Source data:
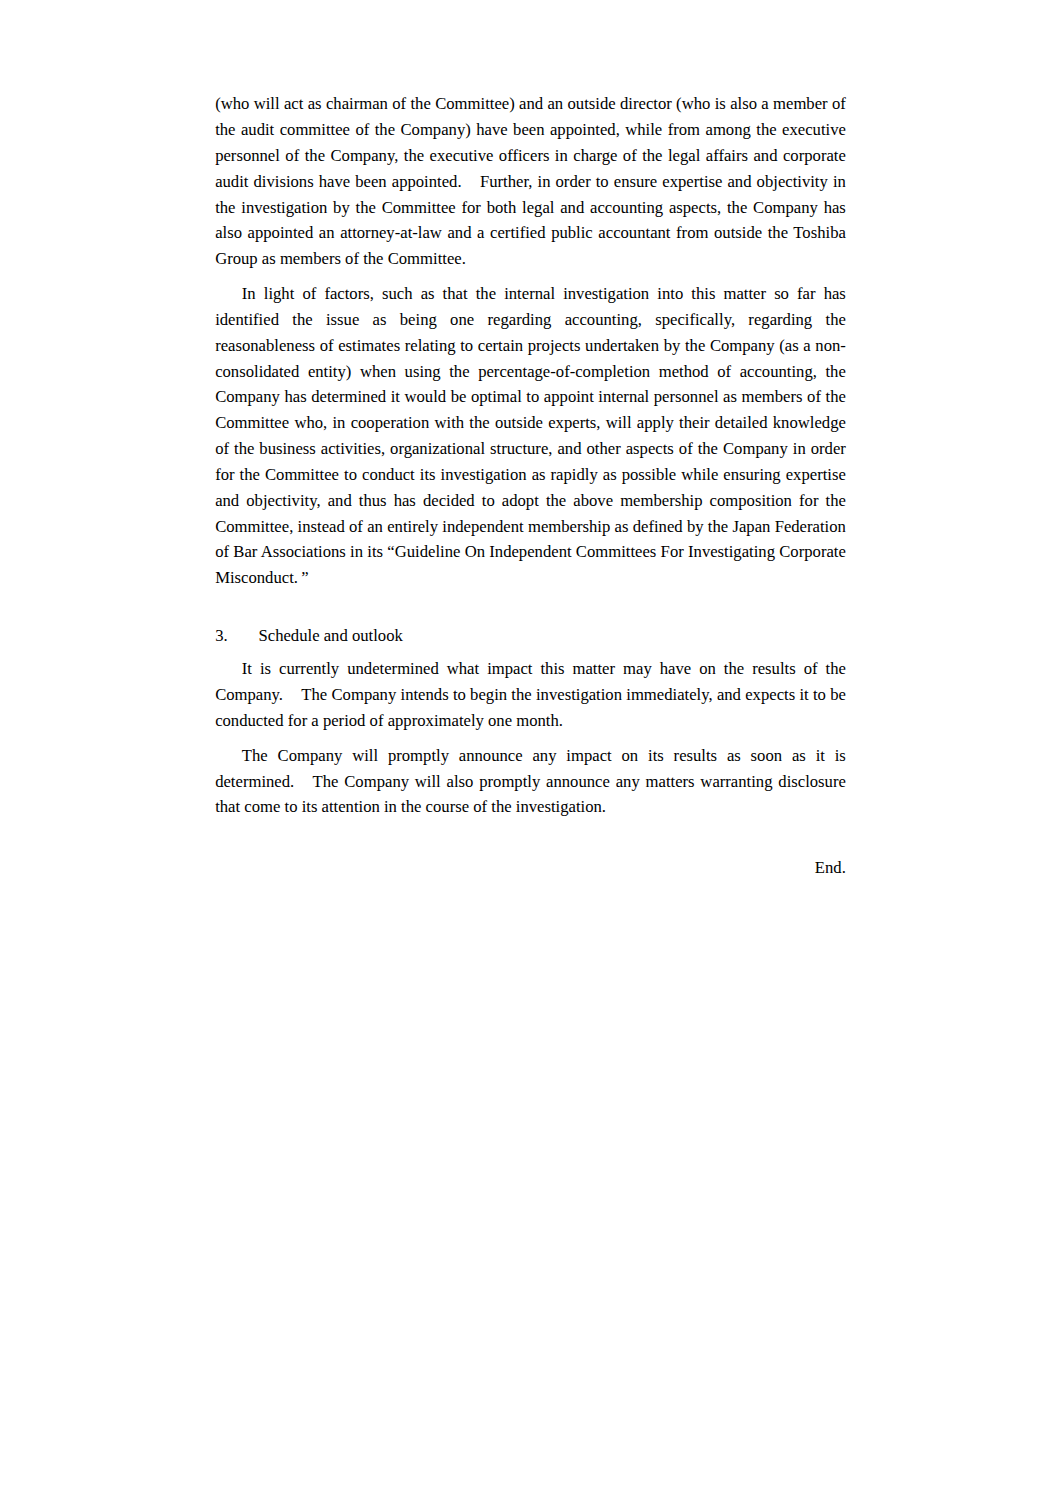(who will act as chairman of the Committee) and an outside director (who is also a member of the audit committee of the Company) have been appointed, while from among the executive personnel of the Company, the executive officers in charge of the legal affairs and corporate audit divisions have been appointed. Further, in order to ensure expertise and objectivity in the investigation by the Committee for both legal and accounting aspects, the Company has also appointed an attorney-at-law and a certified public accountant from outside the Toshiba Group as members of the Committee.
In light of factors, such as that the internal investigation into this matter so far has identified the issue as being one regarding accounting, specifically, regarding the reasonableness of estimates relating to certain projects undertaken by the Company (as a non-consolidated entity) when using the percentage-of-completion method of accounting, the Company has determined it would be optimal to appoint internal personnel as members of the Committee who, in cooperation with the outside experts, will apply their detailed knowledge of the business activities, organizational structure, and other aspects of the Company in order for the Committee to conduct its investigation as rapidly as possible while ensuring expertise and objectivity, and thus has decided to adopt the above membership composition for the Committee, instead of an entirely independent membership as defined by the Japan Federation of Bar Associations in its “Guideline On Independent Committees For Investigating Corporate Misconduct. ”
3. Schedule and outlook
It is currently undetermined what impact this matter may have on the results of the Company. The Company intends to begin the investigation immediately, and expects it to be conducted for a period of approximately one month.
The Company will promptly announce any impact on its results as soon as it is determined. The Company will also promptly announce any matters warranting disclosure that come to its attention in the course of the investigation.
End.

Task directions:
Start at the line with "It is currently". Give that line and every line after it again, word for word, through the last line above.

Worked solution:
It is currently undetermined what impact this matter may have on the results of the Company. The Company intends to begin the investigation immediately, and expects it to be conducted for a period of approximately one month.
The Company will promptly announce any impact on its results as soon as it is determined. The Company will also promptly announce any matters warranting disclosure that come to its attention in the course of the investigation.
End.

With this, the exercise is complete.